[How to complete this task] Your reply should hold only the lines from the records below where "Formats" occurs.

[Available data]
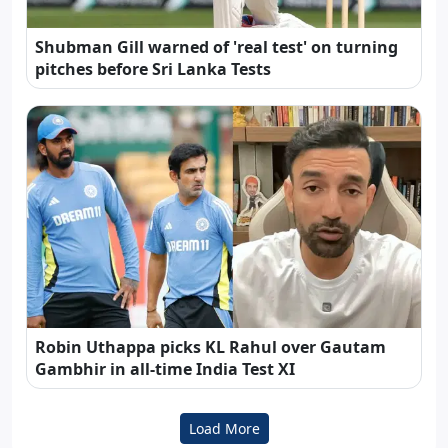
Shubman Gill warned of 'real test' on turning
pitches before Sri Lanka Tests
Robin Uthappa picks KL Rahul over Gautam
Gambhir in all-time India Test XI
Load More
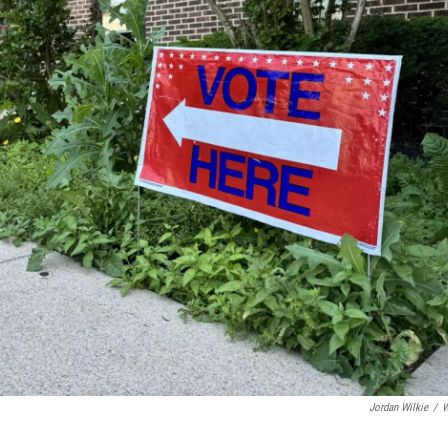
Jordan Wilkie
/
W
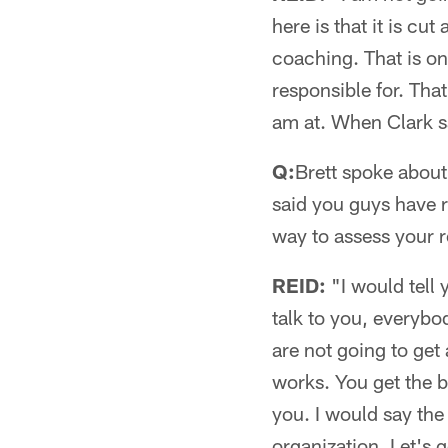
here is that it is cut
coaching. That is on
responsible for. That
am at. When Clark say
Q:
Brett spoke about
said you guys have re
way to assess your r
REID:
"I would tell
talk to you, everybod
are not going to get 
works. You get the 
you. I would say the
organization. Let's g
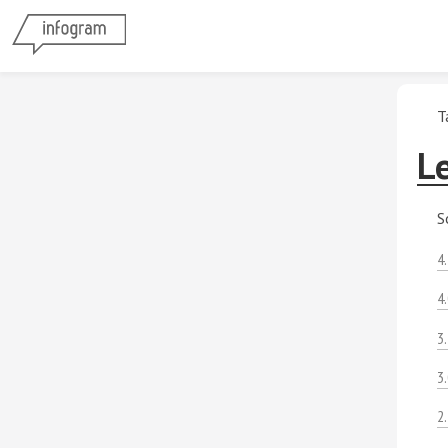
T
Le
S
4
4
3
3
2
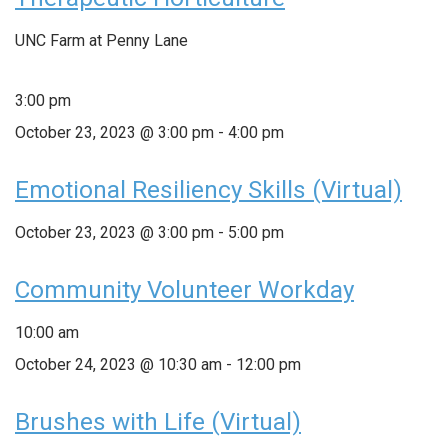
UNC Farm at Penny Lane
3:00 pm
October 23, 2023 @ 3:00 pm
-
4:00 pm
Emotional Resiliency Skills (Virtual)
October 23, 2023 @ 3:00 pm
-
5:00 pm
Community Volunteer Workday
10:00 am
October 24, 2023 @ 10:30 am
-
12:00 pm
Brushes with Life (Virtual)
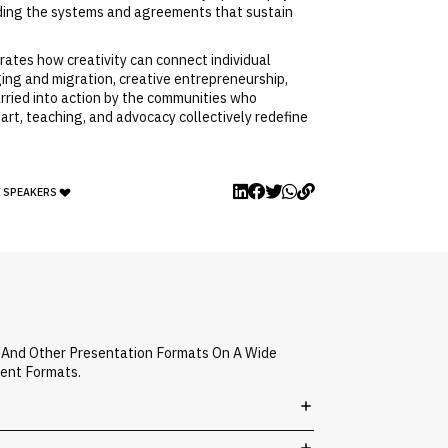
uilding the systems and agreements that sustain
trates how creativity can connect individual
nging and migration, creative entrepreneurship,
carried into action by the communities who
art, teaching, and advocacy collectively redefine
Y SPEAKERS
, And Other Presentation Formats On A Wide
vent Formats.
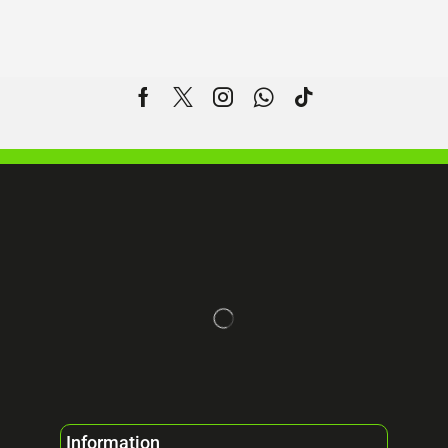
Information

--

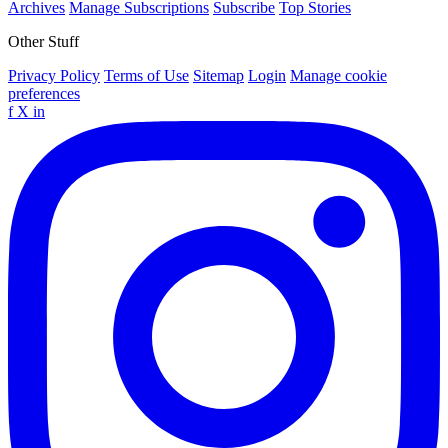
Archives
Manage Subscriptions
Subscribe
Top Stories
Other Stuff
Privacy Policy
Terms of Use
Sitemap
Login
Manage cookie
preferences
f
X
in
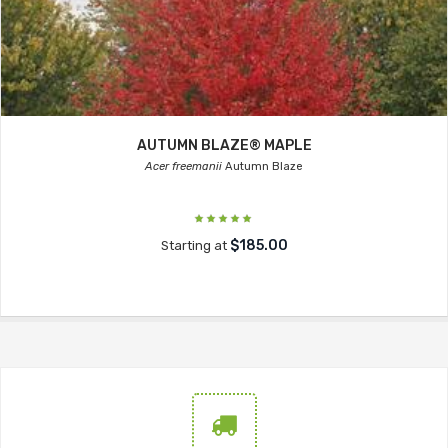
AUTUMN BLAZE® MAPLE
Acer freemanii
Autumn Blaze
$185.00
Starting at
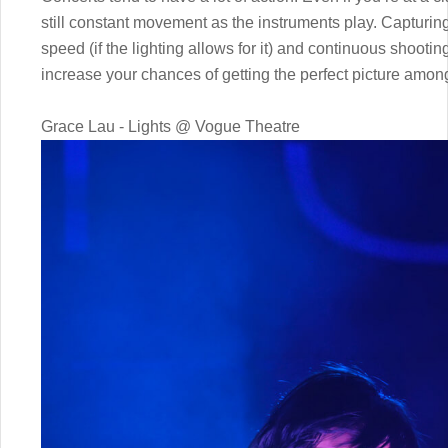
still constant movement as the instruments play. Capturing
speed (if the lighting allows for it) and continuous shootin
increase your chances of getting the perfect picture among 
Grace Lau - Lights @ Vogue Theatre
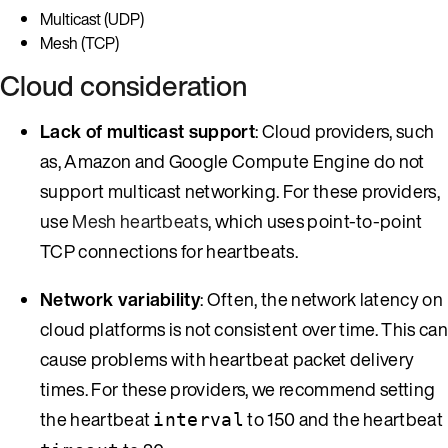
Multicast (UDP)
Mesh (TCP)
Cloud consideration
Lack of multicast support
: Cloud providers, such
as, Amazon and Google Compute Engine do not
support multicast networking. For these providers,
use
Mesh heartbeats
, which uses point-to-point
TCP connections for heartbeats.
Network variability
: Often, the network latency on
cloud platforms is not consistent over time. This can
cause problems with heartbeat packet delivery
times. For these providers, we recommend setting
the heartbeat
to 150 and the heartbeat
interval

--

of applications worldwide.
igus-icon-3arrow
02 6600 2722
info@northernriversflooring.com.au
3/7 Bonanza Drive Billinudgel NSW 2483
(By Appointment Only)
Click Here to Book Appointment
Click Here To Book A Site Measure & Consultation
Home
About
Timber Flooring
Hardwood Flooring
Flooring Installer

[Written answer]
, And Other Presentation Formats On A Wide
vent Formats.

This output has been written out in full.